As for Meldrum's claim about authentic footprints, Chorvinsky said: "Jeff Meldrum is not an expert in creating hoaxes. I was a professional magician and special-effects film director; anything can be faked."

Michael Wallace said family members knew about his father's hoax but never let on.

"The family just sat back and grinned," he said. "He didn't mean to hurt anyone."

To them, it was just another one of Mr. Wallace's jokes. Like the time he dropped a powerful firecracker down the chimney of a bunkhouse while loggers played cards inside. Or the time he convinced his crew that wild cats with bushy tails were living in forest treetops.

To his family, Bigfoot was a small part of Mr. Wallace.

A rugged rogue with a big laugh and generous heart, Mr. Wallace was born in Clarksdale, Mo., and came West as a boy. He spent much of his adult life taming the country. He built part of Highway 1 in coastal California, he cut trees when they were so big that trucks carried one-log loads, and he opened a free petting zoo near Chehalis.

In 1942, he married Elna Sorensen and moved around the Pacific Northwest as his company built logging roads and cut timber. His four adopted sons spent much of their childhood in logging camps.
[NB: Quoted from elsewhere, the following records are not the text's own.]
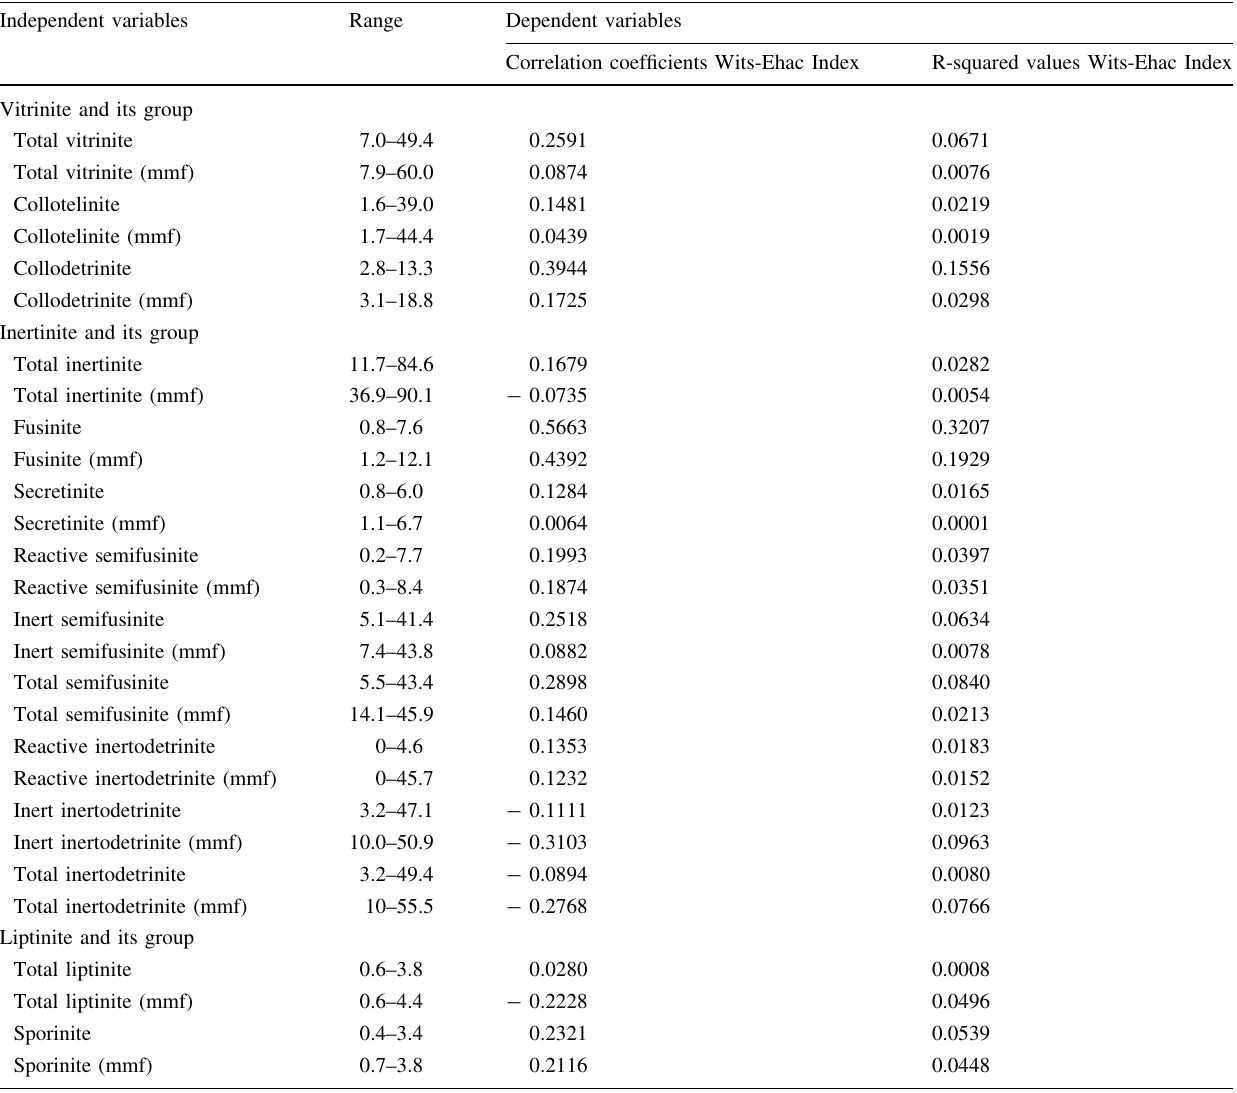
Table 3 Relationships between independent (petrographic analysis, vol%) and dependent variables for the coal samples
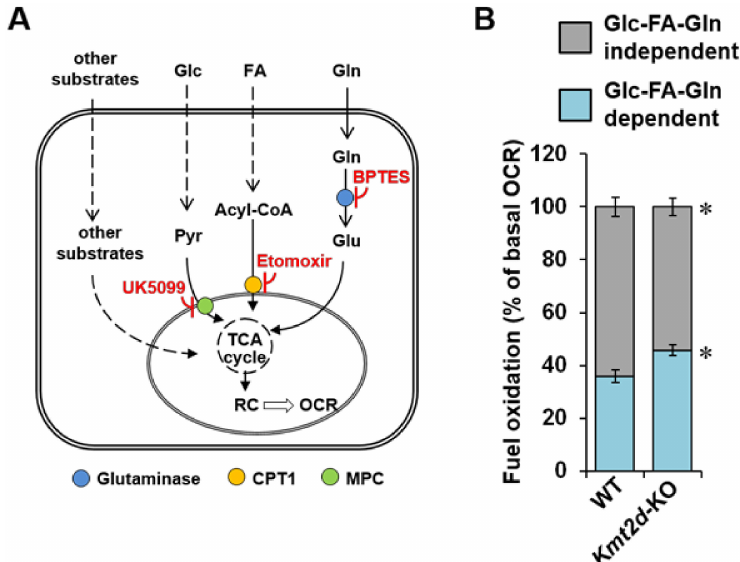
Figure 6. Measurement of the reliance on respiratory substrates in Kmt2d -KO and WT-MEF. Resting OCRs were assessed in cells by a Seahorse Analyser in the absence and in the presence of a cocktail of inhibitors (UK5099, etomoxir, and BPTS). ( A ) The targeted pathways of the inhibitors are shown; CPT1, carnitine palmitoyl transferase 1; MPC, mitochondrial pyruvate carrier; Glc, glucose; FA, long-chain fatty acids; Gln, glutamine; Glu, glutamate; Pyr, pyruvate. ( B ) Histogram showing the Glc / FA / Gln-dependent and Glc / FA / Gln-independent OCRs expressed as percentage of the rotenone + antymicin A-sensitive OCR; means ± SEM of n = 4 independent biological replicates in triplicate; *, P <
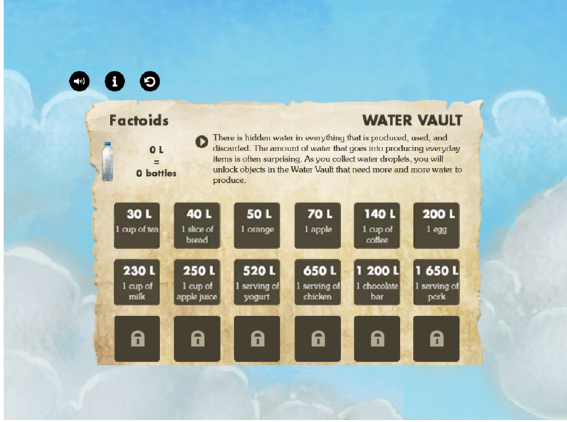
Figure 6. Water vault. Figure 7. Main page of digital student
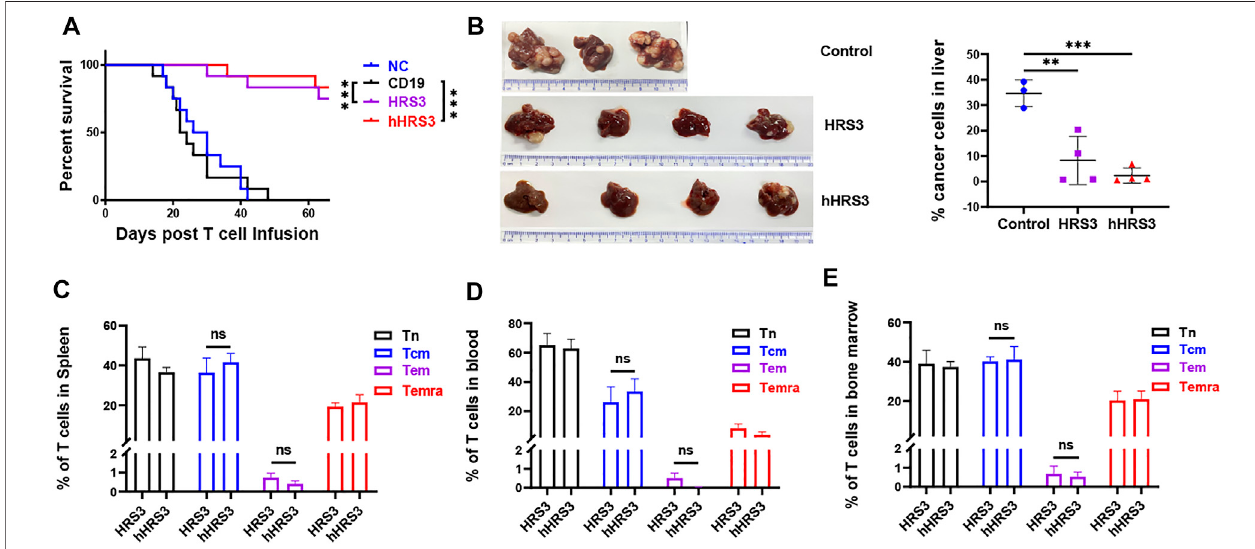
FIGURE5| Centralmemorycells(Tcm)expressinghHRS3-CARwereenriched inmiceand conferredlong-lastingimmunitytoHL. (A) Survivalofmice isshownas a Kaplan-Meier curve (data shown combined from two independent experiments, n (cid:1) 12/group). Survival was not statistically different for NC mice versus CD19; p (cid:1) 0.8037. p < 0.0001 for the comparison of HRS3 group versus CD19 mice. p < 0.0001 for the comparison of hHRS3 group versus CD19 mice. NC, non-transduced T cells. (B) Flow cytometry detection of tumor cell involvement in the liver of mice in each group. The control group was CD19 group ( n (cid:1) 3), and the experimental groupwasHRS3andhHRS3groups( n (cid:1) 4). (C) Spleen, (D) blood,and (E) bonemarrowfromsurvivingCD30-CAR-treatedmice( n (cid:1) 3)wereanalysedforthenumberof CAR-T cell subsets using fl ow cytometry (mean ± SD). T cells are functionally divided into four subsets: naïve (CCR7 + CD45RO − ); central memory (CCR7 + CD45RO + ); effectormemory(CCR7 − CD45RO + );andterminaleffector(CCR7 − CD45RO −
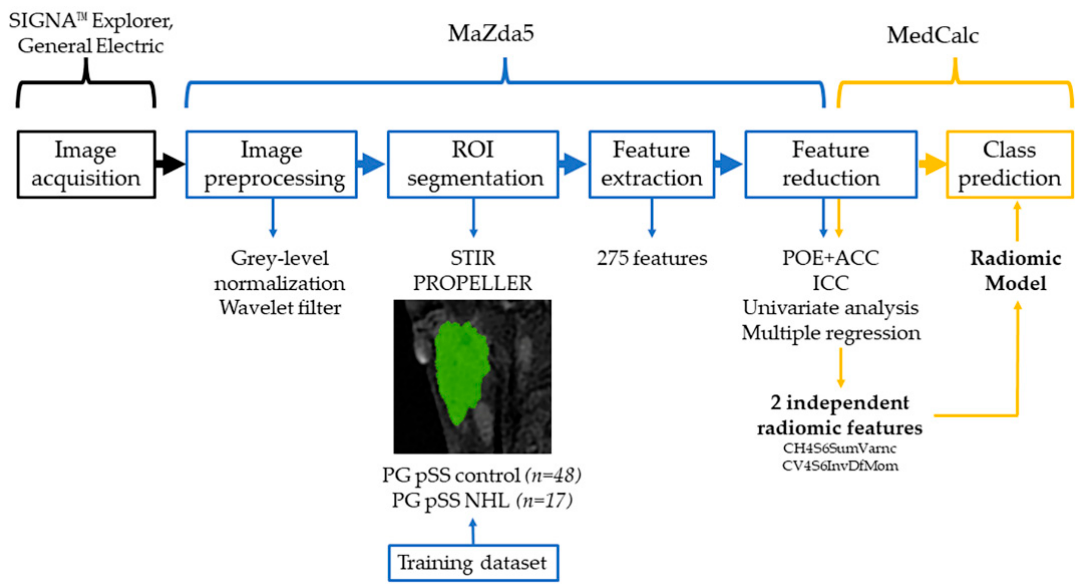
Figure 3. Radiomics workflow diagram. ROI = region of interest; STIR PROPELLER = short tau inversion recovery with periodically rotated overlapping parallel lines with enhanced reconstruction; PG = parotid gland; pSS = primary Sjögren’s syndrome; NHL = non-Hodgkin lymphoma; POE + ACC = probability of classification error and average correlation coefficients; ICC = Intraclass Correlation Coefficient, SumVarnc = Sum Variance; InvDfMom = Inverse Difference Moment.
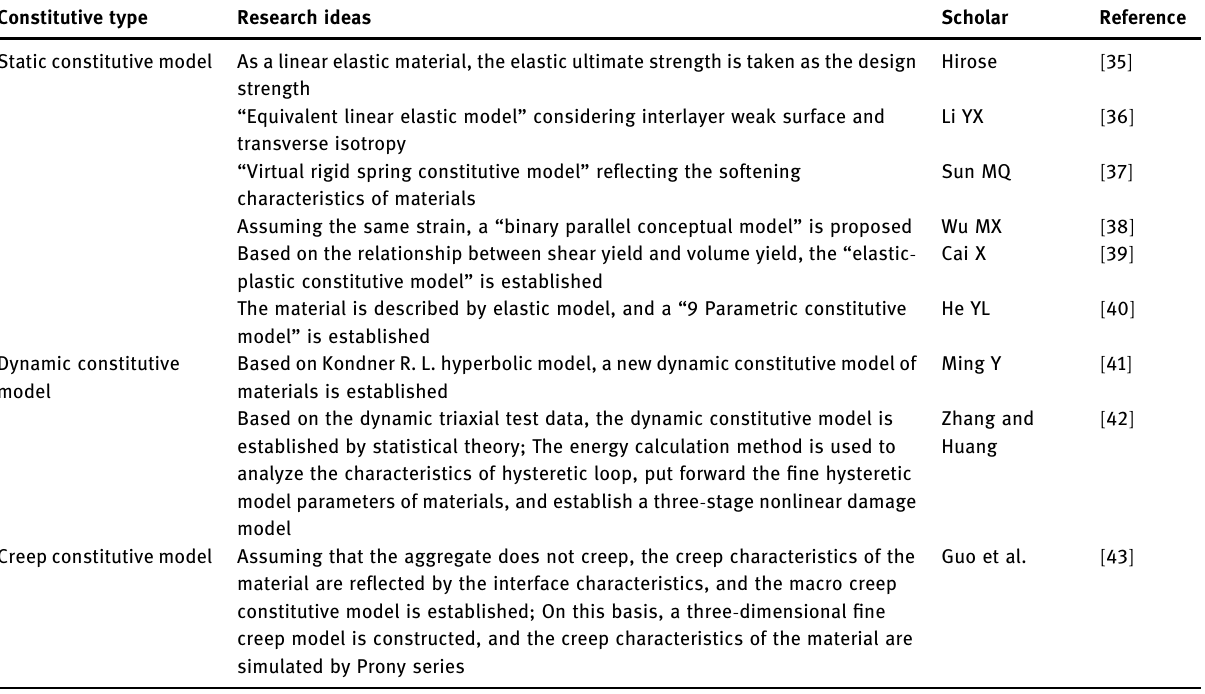
Table 6: Research progress of constitutive model of CSG Constitutive type Research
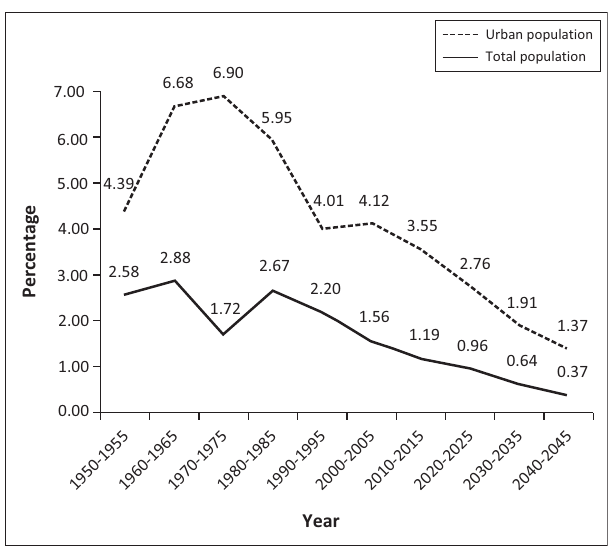
FIGURE 4: Average annual rate of change of total population and urbanisation (in per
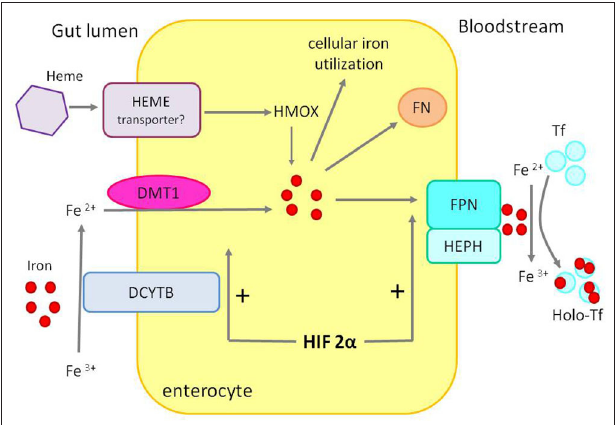
FIGURE 3 | Duodenal iron absorption. The iron transporter DMT1 takes up ferrous iron, reduced from ferric iron by DCYTB, on the enterocyte’s luminal. Iron can be used inside the cell, exported to circulation by FPN after ferrous iron is oxidized to ferric iron by HEPH or stored in FN. Heme, after entering the enterocyte through an unknown mechanism, is converted to iron by HMOX. HIF 2 α stimulates the expression of DMT1 and FPN—apical and basolateral transporters. DCYTB, duodenal cytochrome B reductase; DTM1, divalent metal transporter 1; FPN, ferroportin; HEPH, hephaestin; HMOX, heme oxygenase; FN, ferritin; Tf, transferrin; Holo-Tf, holotransferrin.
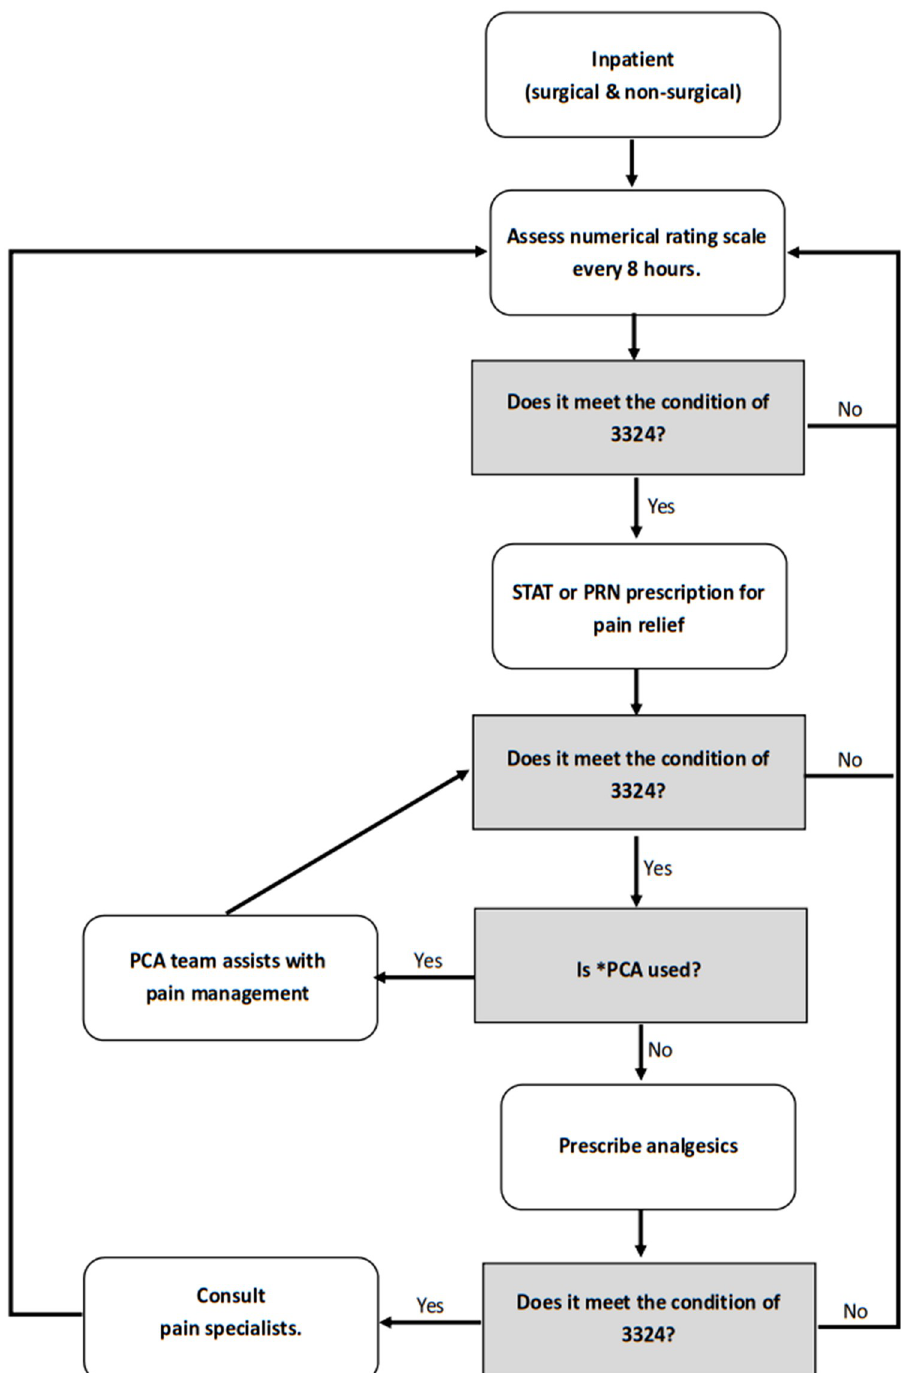
Fig 1. Standard process for inpatient pain management. Based on clinical care guidelines and evidence-based medicine, we developed the “Standard Process for Inpatient Pain Management”, and set up quality indicators from pain management process for auditing and feedback [16–19]. * PCA: patient-controlled analgesia.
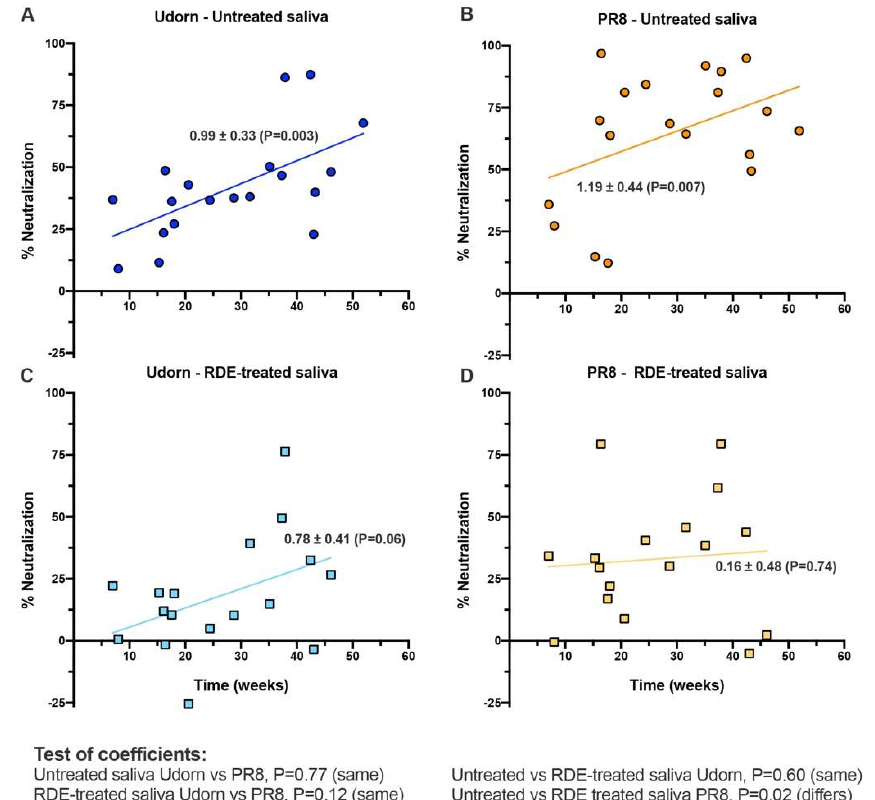
Figure 4. Effects of infant gender and age on inhibition of IAV by human saliva. PR8 or Udorn virus (5000 PFU) were added to untreated or RDE-treated saliva from ( A ) male or female infants or ( B ) infants of different ages (  or >4 months) and the percent neutralization determined as described in Figure 2. Violin plots depicting the mean of each group and probability density of the data are shown and represent the results from individual human infant saliva samples tested at least in triplicate.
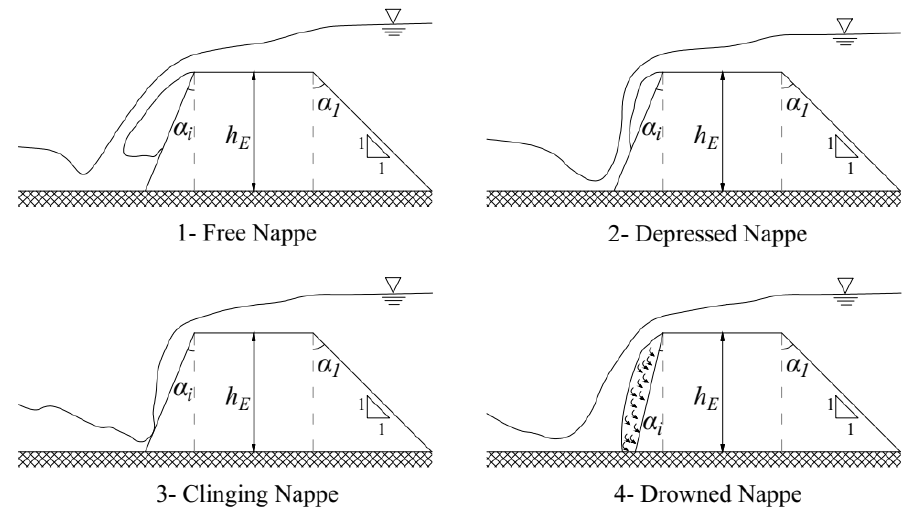
Figure 4. Schematic diagram of types of nappe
"Sometimes we lived in the middle of nowhere. You couldn't ask for a better life as a kid," said Michael, his oldest son, now a home builder in Castle Rock.

In 1961, he settled down in Toledo, Lewis County. Shortly after, he opened a free zoo, the Wild Animal Farm, off Interstate 5. It stayed open for about 13 years. His wife ran an adjacent hamburger stand to help support the zoo. "I didn't have normal pets," said Michael Wallace. "I had cougars, raccoons, deer and bear cubs."

Mr. Wallace would sometimes give free hamburgers and milkshakes to families that looked poor, his son said.

"He loved children and wanted to adopt every kid he saw. He was a good provider. If he wasn't playing a practical joke, he was always working."

Nephew Dale Lee Wallace added: "He always told us to believe in the good Lord and stay married. He was always preaching things like that."

His son is convinced Mr. Wallace is still relishing his biggest practical joke. "I know he's just cracking up," said Michael Wallace.

Mr. Wallace was preceded in death by son Gary, who died in a logging accident. Besides his wife and son Michael, Mr. Wallace is survived by sons, Larry, of Winlock, and Richard, of Toledo; 10 grandchildren, six great-grandchildren and numerous nieces and nephews.

Remembrances may be donated to Children's Hospital & Regional Medical Center in Seattle.